Text for analysis
——————————
Waste disposal — Controlled waste — Respondents depositing waste — Appellant bringing unsuccessful prosecution — Whether deposits within exemptions to prohibition on unlicensed waste deposits — Construction of exemption — Burden of proof — Section 33 of Environmental Protection Act 1990 — Paragraph 19 of Schedule 3 to Waste Management Licensing Regulations 1994 — Appeal allowed
The first respondent, a company of which the second respondent was the managing director, owned land upon which it planned to develop recreational facilities. The company was also engaged in various waste-related activities, including the hiring out of skips for household and business purposes and the disposal of their contents, screening waste materials for its block-making plant, and the production of wood chippings. The appellant was the regulatory agency for such activities.
Section 33(1) of the Environmental Protection Act 1990, read with section 33(6), made it an offence to deposit controlled waste, defined as “household, industrial and commercial waste”, unless a waste management licence was in force. Certain activities were exempted from that prohibition by regulation 17 of the Waste Management Licensing Regulations 1994, and were listed in Schedule 3 to those regulations. Paragraph 19 of Schedule 3 exempted the storage of certain types of waste if “suitable for the purposes of relevant work which will be carried on at the site”.
Before commencing their activities on the site, the respondents conducted discussions with the appellant, following which they received a letter from the appellant that drew their attention to the regulations. The letter stated that the appellant would permit the respondents’ activities, as falling within the Schedule 3 exemptions, only if 95% or more of the wastes deposited on the site were used in the manufacture of aggregates for use in the respondents’ block-making activities and for construction of the recreational facilities, and if biodegradable waste, which was unsuitable for those purposes, were not accepted.
——————————
Collected data entries:

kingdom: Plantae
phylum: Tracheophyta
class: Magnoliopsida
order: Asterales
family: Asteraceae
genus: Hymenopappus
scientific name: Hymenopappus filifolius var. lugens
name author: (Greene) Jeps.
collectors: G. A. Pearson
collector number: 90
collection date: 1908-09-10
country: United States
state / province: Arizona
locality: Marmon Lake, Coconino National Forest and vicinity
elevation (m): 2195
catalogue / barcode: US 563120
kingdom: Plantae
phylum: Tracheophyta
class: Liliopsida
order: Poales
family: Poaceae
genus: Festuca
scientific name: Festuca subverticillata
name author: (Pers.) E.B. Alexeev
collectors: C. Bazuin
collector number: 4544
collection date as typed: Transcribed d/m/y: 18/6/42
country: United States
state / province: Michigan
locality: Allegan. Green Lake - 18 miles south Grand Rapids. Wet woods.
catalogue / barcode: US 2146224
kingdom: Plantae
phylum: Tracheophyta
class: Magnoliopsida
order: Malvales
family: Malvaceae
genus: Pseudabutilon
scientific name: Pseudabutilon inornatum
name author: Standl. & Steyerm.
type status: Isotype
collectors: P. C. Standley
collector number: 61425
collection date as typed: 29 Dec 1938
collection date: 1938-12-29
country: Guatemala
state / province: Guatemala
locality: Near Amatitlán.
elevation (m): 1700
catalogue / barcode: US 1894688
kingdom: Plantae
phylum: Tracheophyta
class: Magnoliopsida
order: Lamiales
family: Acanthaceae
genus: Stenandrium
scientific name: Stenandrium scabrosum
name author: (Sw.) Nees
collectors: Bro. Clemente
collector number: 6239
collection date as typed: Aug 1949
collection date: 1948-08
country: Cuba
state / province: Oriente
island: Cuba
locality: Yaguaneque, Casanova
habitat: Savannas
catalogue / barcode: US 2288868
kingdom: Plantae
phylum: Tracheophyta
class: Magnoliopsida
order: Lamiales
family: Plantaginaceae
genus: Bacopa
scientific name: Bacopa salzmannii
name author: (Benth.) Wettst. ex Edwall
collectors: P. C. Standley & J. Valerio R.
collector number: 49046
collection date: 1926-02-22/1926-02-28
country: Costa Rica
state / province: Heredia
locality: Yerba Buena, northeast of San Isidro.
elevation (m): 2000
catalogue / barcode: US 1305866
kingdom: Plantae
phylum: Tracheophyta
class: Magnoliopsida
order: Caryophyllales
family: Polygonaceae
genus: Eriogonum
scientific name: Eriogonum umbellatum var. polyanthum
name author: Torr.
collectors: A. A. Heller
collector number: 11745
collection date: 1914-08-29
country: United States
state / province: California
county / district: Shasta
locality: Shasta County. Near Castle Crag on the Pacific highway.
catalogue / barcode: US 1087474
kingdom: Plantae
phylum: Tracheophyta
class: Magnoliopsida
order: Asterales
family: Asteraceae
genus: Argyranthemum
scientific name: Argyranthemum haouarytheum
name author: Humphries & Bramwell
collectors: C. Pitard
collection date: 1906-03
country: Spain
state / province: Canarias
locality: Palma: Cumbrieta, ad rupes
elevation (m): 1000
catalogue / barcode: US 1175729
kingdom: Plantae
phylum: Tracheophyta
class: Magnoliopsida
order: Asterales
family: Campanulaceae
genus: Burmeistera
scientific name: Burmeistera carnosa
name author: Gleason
——————————
The task
Reproduce the passage of the case summary from "Before commencing their" up to and including "were not accepted.".

Exercise answer
Before commencing their activities on the site, the respondents conducted discussions with the appellant, following which they received a letter from the appellant that drew their attention to the regulations. The letter stated that the appellant would permit the respondents’ activities, as falling within the Schedule 3 exemptions, only if 95% or more of the wastes deposited on the site were used in the manufacture of aggregates for use in the respondents’ block-making activities and for construction of the recreational facilities, and if biodegradable waste, which was unsuitable for those purposes, were not accepted.